Edit tracking data:
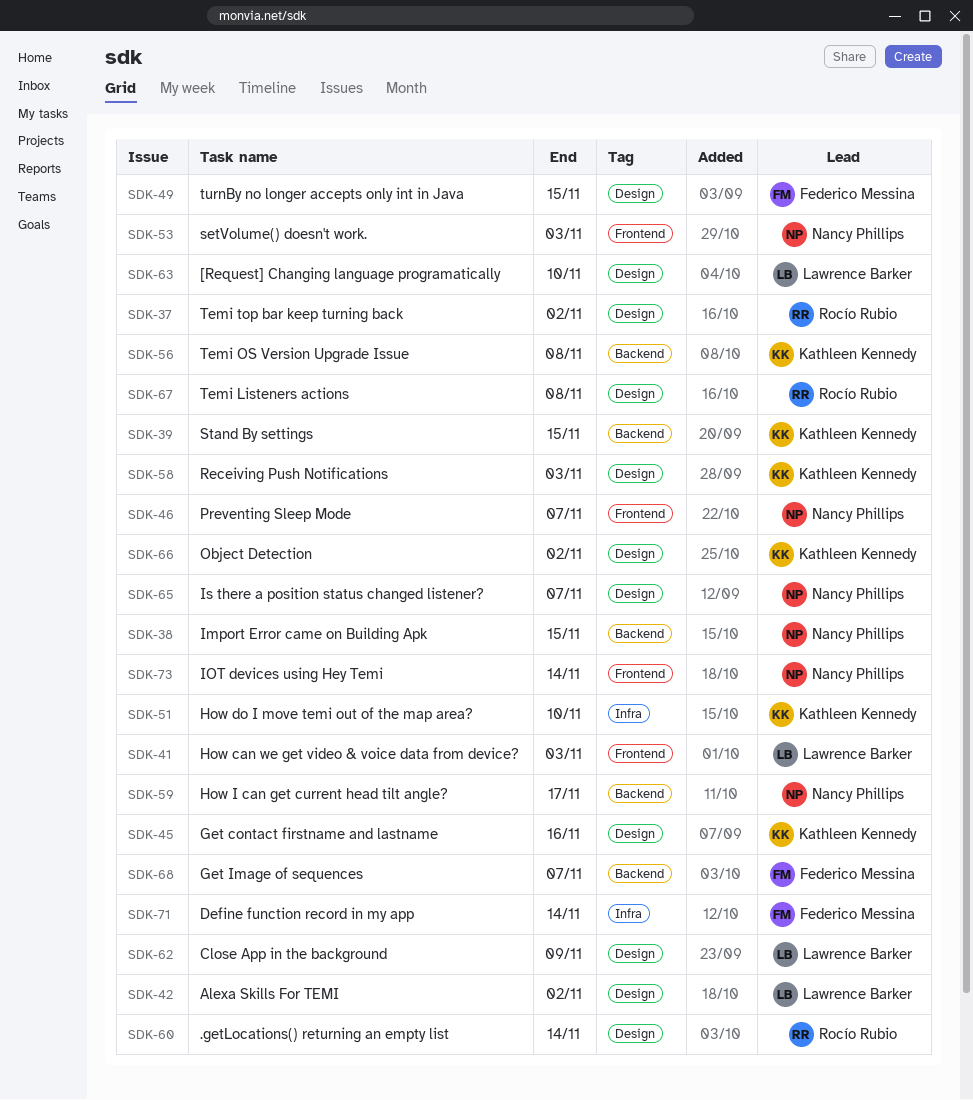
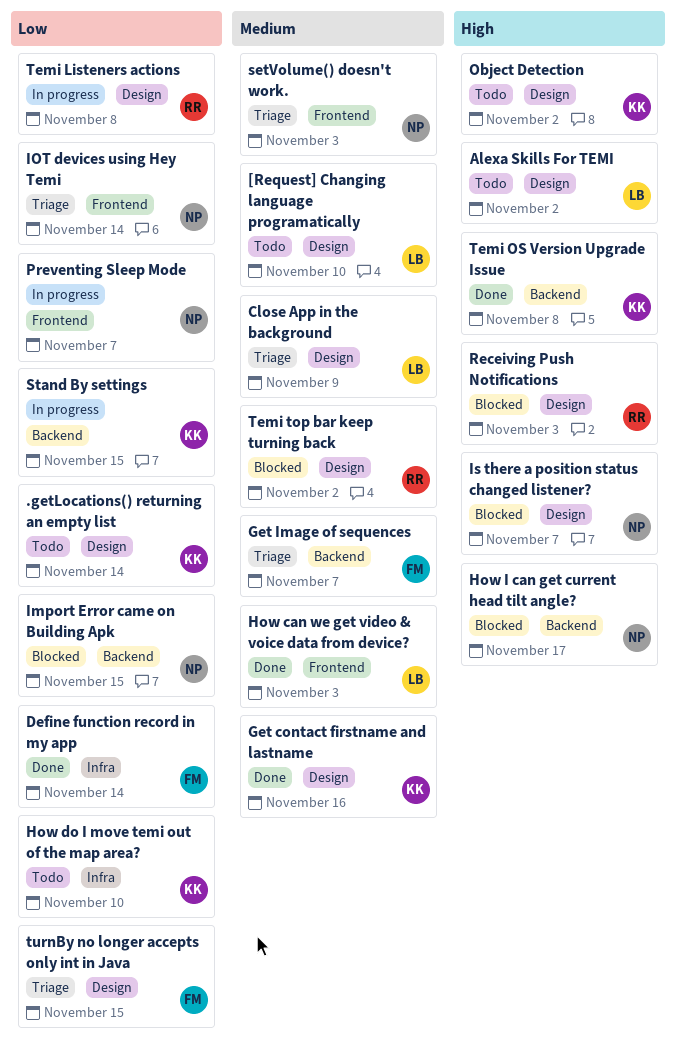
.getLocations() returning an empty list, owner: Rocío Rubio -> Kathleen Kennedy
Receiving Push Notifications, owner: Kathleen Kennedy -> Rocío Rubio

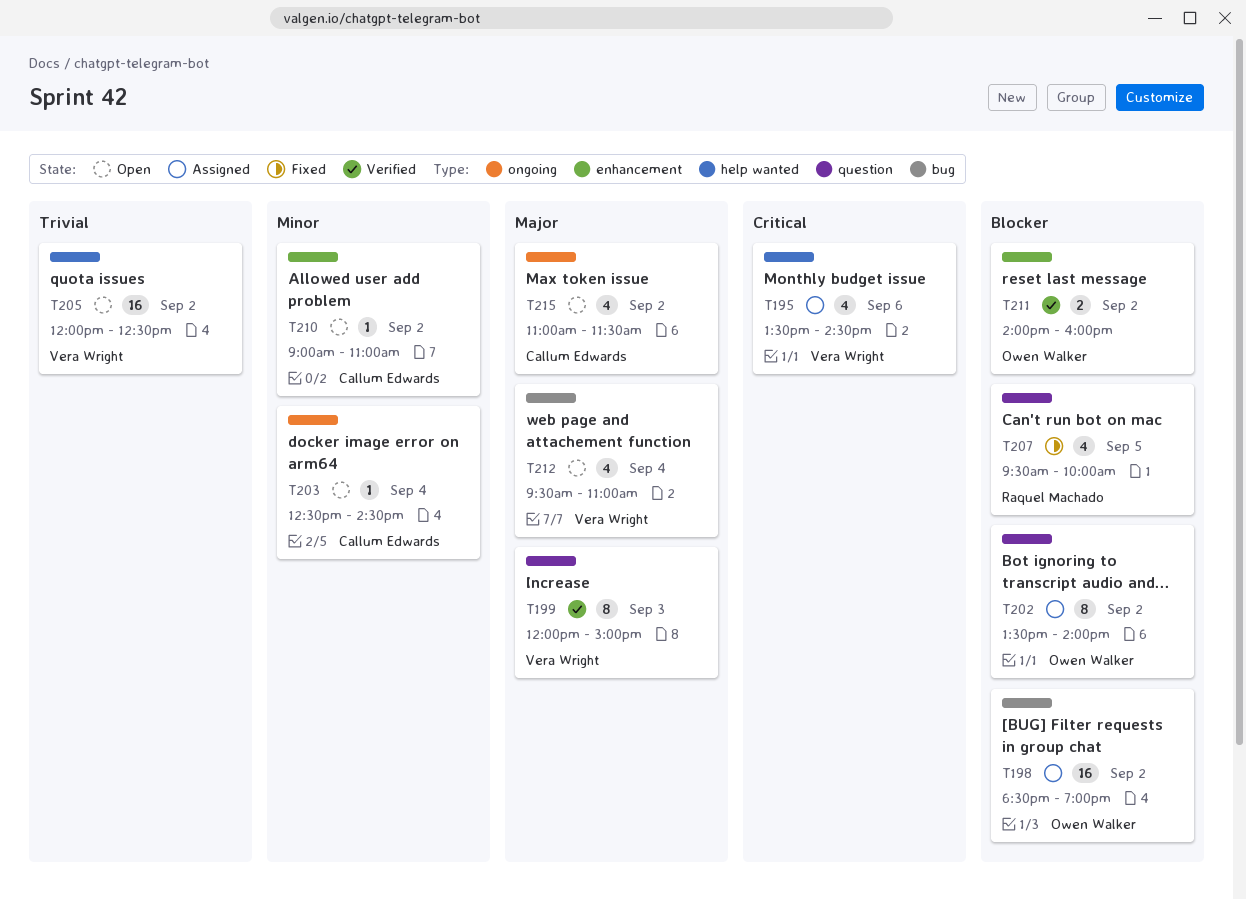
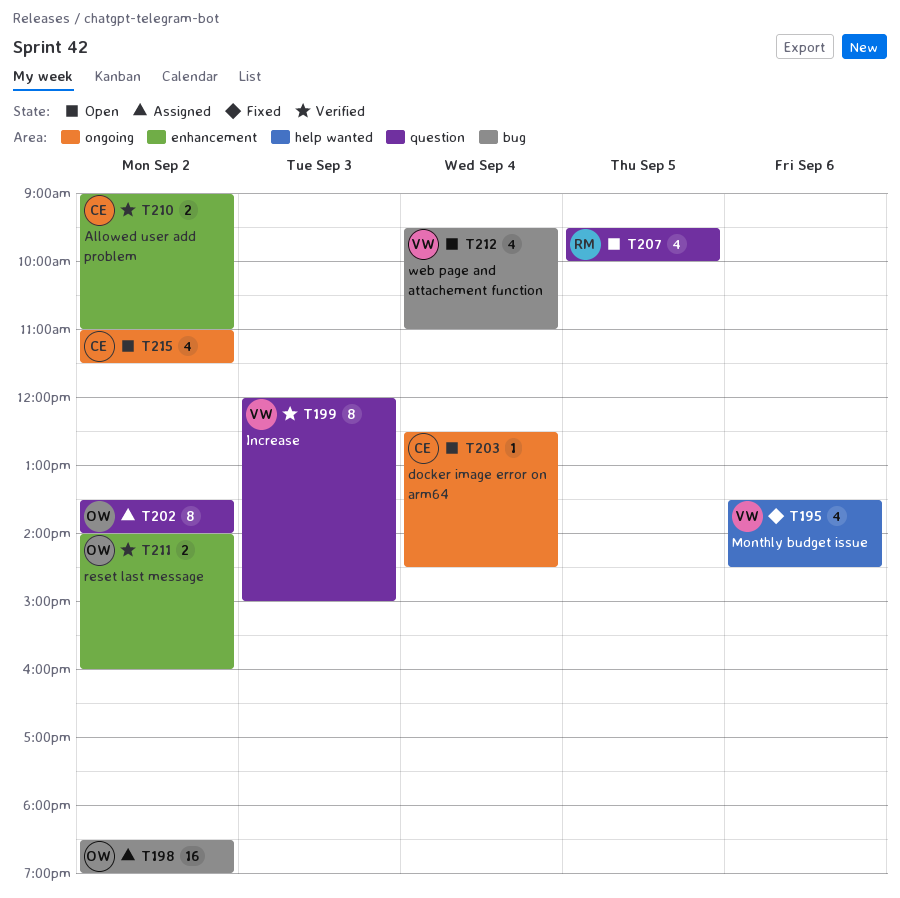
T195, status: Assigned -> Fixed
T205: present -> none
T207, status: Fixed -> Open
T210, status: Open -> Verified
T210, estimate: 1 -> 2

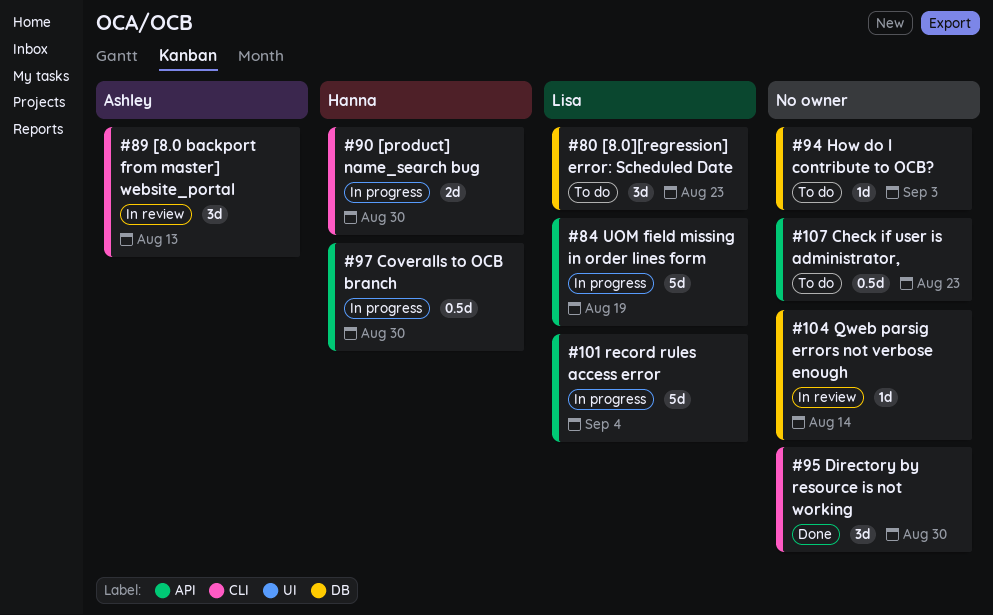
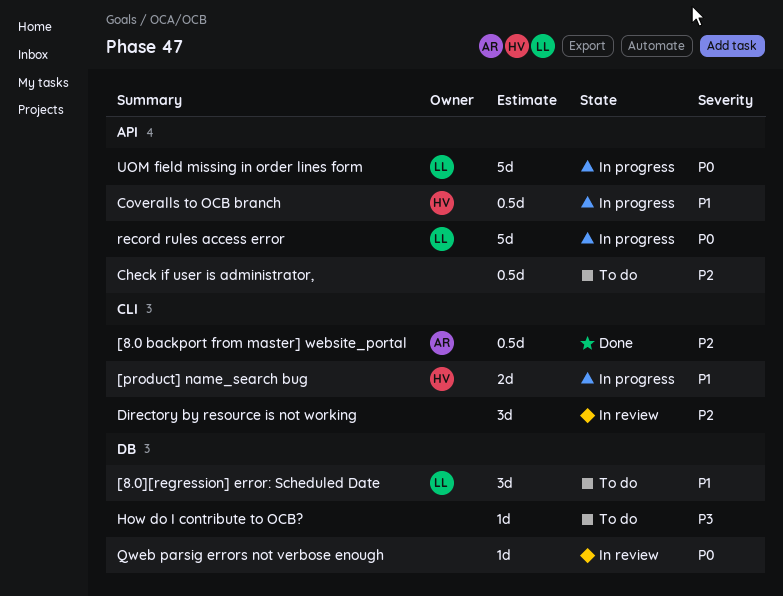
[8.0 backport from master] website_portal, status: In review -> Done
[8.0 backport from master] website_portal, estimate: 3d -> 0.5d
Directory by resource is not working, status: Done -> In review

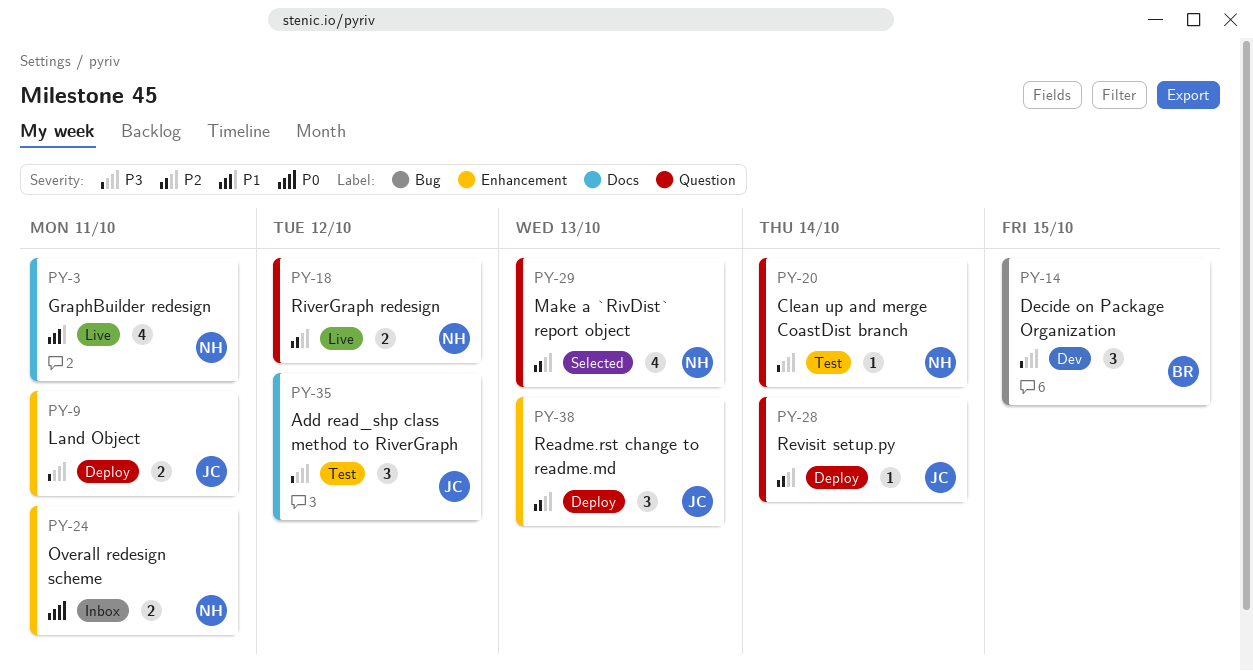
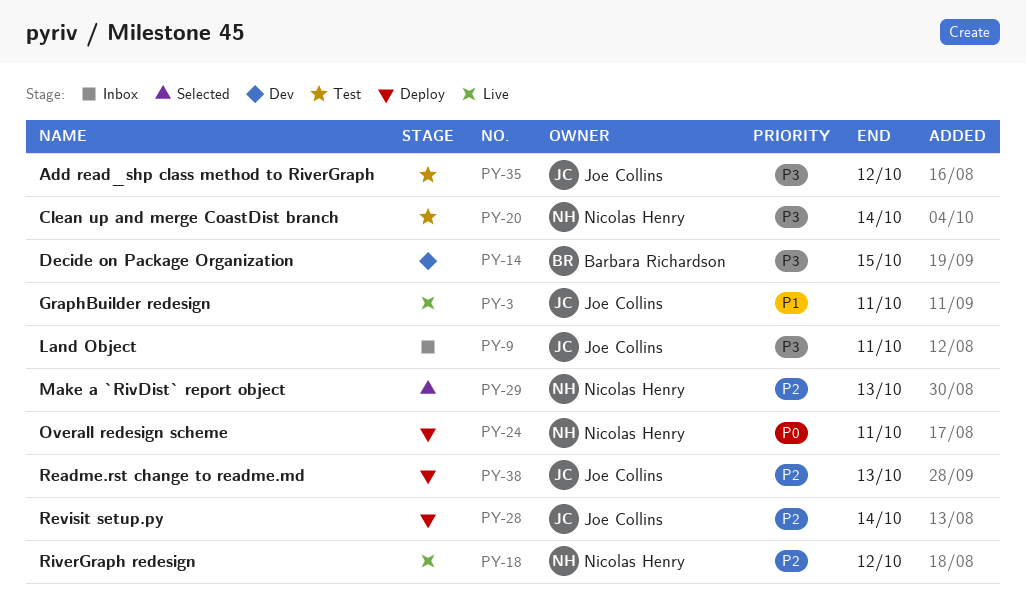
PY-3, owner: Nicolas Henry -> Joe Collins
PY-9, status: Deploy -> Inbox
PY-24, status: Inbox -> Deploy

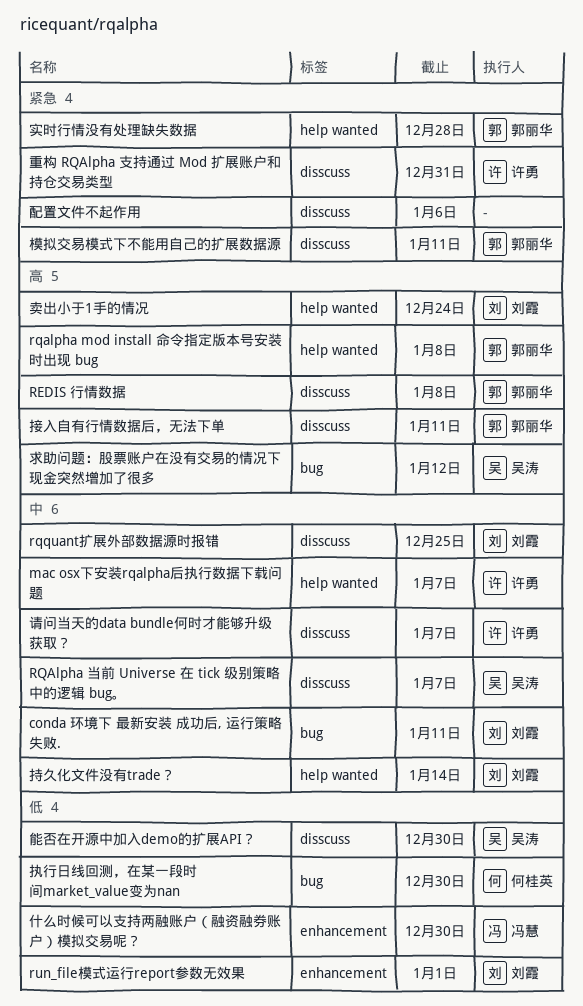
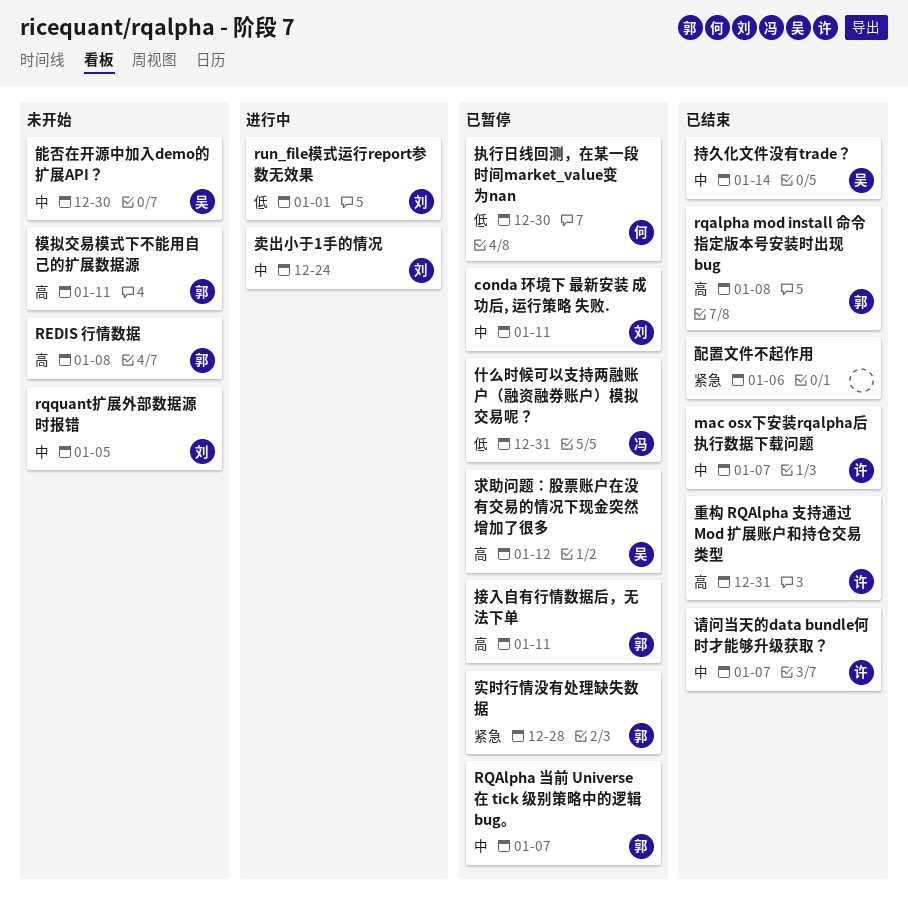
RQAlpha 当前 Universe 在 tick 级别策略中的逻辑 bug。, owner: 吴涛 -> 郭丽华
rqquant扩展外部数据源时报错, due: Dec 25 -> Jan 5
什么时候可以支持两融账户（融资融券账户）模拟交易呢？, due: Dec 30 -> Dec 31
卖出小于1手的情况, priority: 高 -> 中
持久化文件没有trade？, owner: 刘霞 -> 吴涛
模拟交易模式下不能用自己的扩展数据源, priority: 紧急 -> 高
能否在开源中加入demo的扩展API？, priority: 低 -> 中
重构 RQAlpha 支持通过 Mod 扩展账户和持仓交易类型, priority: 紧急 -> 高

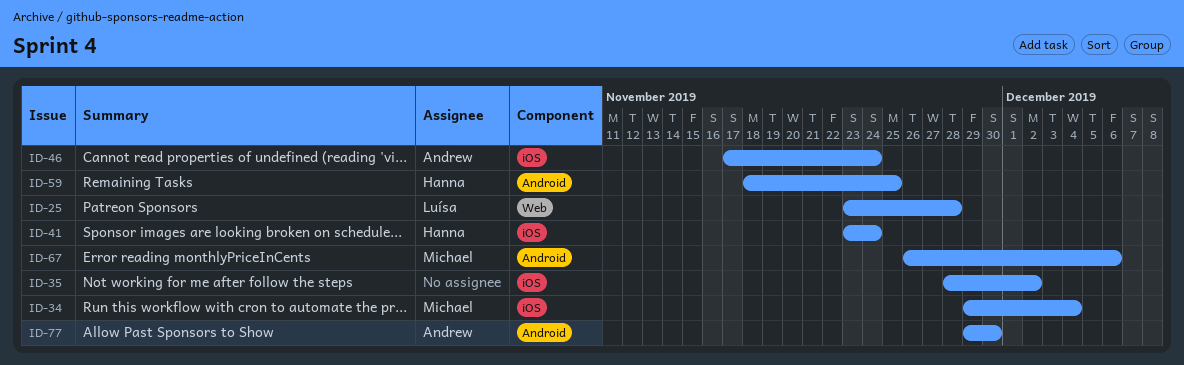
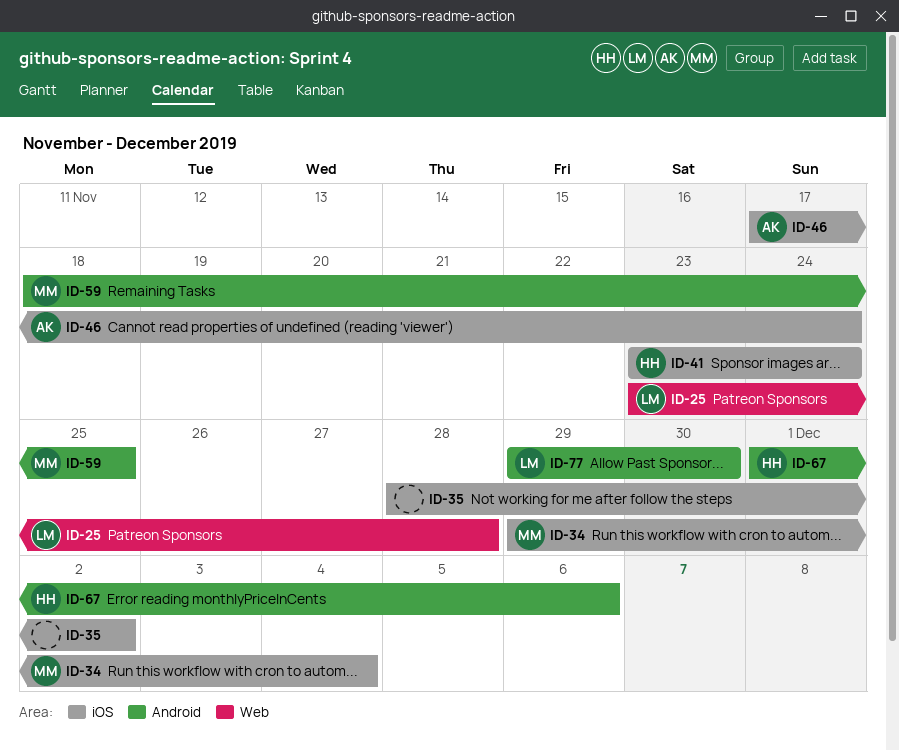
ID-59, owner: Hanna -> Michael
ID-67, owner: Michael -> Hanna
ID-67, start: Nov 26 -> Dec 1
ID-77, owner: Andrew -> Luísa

> **Work to be completed**: Each record above must be set down again unchanged, with its pictures left out.

> **Answer to this task**:
.getLocations() returning an empty list, owner: Rocío Rubio -> Kathleen Kennedy
Receiving Push Notifications, owner: Kathleen Kennedy -> Rocío Rubio

T195, status: Assigned -> Fixed
T205: present -> none
T207, status: Fixed -> Open
T210, status: Open -> Verified
T210, estimate: 1 -> 2

[8.0 backport from master] website_portal, status: In review -> Done
[8.0 backport from master] website_portal, estimate: 3d -> 0.5d
Directory by resource is not working, status: Done -> In review

PY-3, owner: Nicolas Henry -> Joe Collins
PY-9, status: Deploy -> Inbox
PY-24, status: Inbox -> Deploy

RQAlpha 当前 Universe 在 tick 级别策略中的逻辑 bug。, owner: 吴涛 -> 郭丽华
rqquant扩展外部数据源时报错, due: Dec 25 -> Jan 5
什么时候可以支持两融账户（融资融券账户）模拟交易呢？, due: Dec 30 -> Dec 31
卖出小于1手的情况, priority: 高 -> 中
持久化文件没有trade？, owner: 刘霞 -> 吴涛
模拟交易模式下不能用自己的扩展数据源, priority: 紧急 -> 高
能否在开源中加入demo的扩展API？, priority: 低 -> 中
重构 RQAlpha 支持通过 Mod 扩展账户和持仓交易类型, priority: 紧急 -> 高

ID-59, owner: Hanna -> Michael
ID-67, owner: Michael -> Hanna
ID-67, start: Nov 26 -> Dec 1
ID-77, owner: Andrew -> Luísa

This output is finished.